Porter Military Academy
Introduction
Text-to-speech Audio
Images
Waring Historical Library
Porter Military Academy. This area has served as an early burial ground, a U.S. Arsenal, weapons factory, chapel, Confederate munitions foundry, and educational institution.
St. Luke's Chapel
Backstory and Context
Text-to-speech Audio
Dr. Porter was a former rice planter of South Carolina. He entered the ministry in an attempt to bring order following the Civil War. In 1867, Revered Porter lost his son which led him to founding the Holy Communion Church Institute with his wife in order to educate former soldier and boys left orphaned by the devastating financial aftermath of the Civil War. Union General William T. Sherman strongly supported Dr. Porter’s efforts in moving the Holy Communion Church Institute into the arsenal in hopes to expand. By the 19th century, the arsenal became known as the Porter Military Academy.

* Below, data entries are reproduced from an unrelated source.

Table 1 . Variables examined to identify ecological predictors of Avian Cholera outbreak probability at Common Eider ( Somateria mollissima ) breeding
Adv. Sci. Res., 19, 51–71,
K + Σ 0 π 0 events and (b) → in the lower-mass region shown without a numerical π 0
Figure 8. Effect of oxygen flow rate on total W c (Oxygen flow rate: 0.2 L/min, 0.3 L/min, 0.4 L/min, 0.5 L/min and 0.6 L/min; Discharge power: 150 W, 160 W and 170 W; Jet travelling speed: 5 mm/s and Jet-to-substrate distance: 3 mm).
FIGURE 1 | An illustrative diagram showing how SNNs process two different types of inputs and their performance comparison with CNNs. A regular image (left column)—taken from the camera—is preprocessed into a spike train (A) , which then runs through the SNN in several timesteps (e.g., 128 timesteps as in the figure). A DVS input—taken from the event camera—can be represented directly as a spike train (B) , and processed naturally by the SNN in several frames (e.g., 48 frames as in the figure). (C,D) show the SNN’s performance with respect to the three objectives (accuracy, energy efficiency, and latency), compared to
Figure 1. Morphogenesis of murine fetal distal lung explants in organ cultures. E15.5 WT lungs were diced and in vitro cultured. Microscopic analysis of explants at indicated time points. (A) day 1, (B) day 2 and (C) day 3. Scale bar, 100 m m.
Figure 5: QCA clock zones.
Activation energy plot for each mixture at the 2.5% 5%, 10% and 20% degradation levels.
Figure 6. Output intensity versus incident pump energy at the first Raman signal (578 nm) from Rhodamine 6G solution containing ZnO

Dr. Porter’s military academy accepted children of all faiths. The primary goals of the school was character development, which was summarized in the motto on the PMA crest: WATCH (Words, Actions, Thoughts, Character, and Habits). George J. Magwood, a PMA graduate, wrote a letter to Medical College President Dr. Pratt-Thomas in 1964 describing a few details giving an inside peak of the daily life of the Porter Military Academy students,
“I remember how we attended chapel services every morning before classes; Protestant, Catholic, Jew and Greek alike without any protest to the Supreme Court by a dissentient parent. We sang Onward Christian Soldiers accompanied by an old hand pumped organ played by a retired Marine Sergeant who also instilled in us true American History and pride in our traditions and institutions.”

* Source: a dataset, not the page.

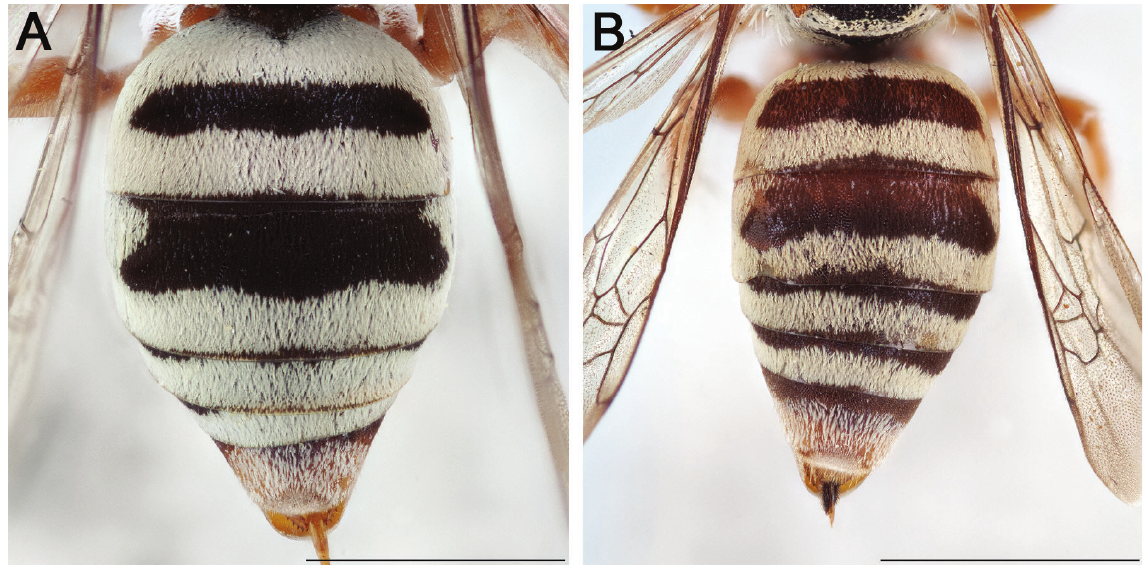
Fig. 25. Metasoma of female, dorsal view. A . E. novomexicanus Cockerell, 1912. B . E. basili Onuferko, 2018, paratype. Scale bars = 2 mm.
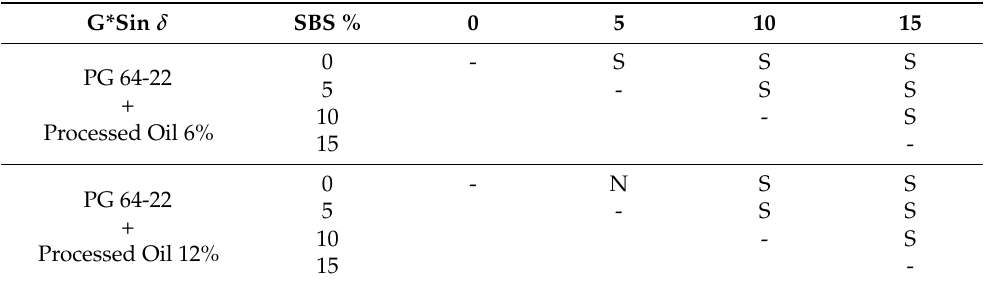
Table 10. Statistical analysis results of G*sin δ for RTFO + PAV aged PG 64-22 with processed oil as a function of SBS content ( α = 0.05).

In 1964 the Medical University of
South Carolina bought the school. Several of the original buildings were tore
down in order to make room for the new plans surrounding the Medical University
campus. The remaining buildings serve as an excellent representation of the
site’s diverse purposes and uses over time. Only two buildings remain from the
Arsenal complex, St. Luke's Chapel and Colcock Hall (one of two surviving
military buildings in South Carolina that were actually built by the Confederate
government). There are brick walls along Ashley Avenue that surround the
school; these date back to the 19th century and are the works of
Holten Bell, a prominent African American builder. The Waring Historical
Library is the only remaining building built by Dr. Porter. The Waring
Historical Library consists of a gothic octagonal library with square reading
rooms. The building was donated by and named for leading New York clergyman
Reverend Charles Frederick Hoffman. The current library commemorates Dr. Joseph
Waring, one of the Medical school's early professors and historian.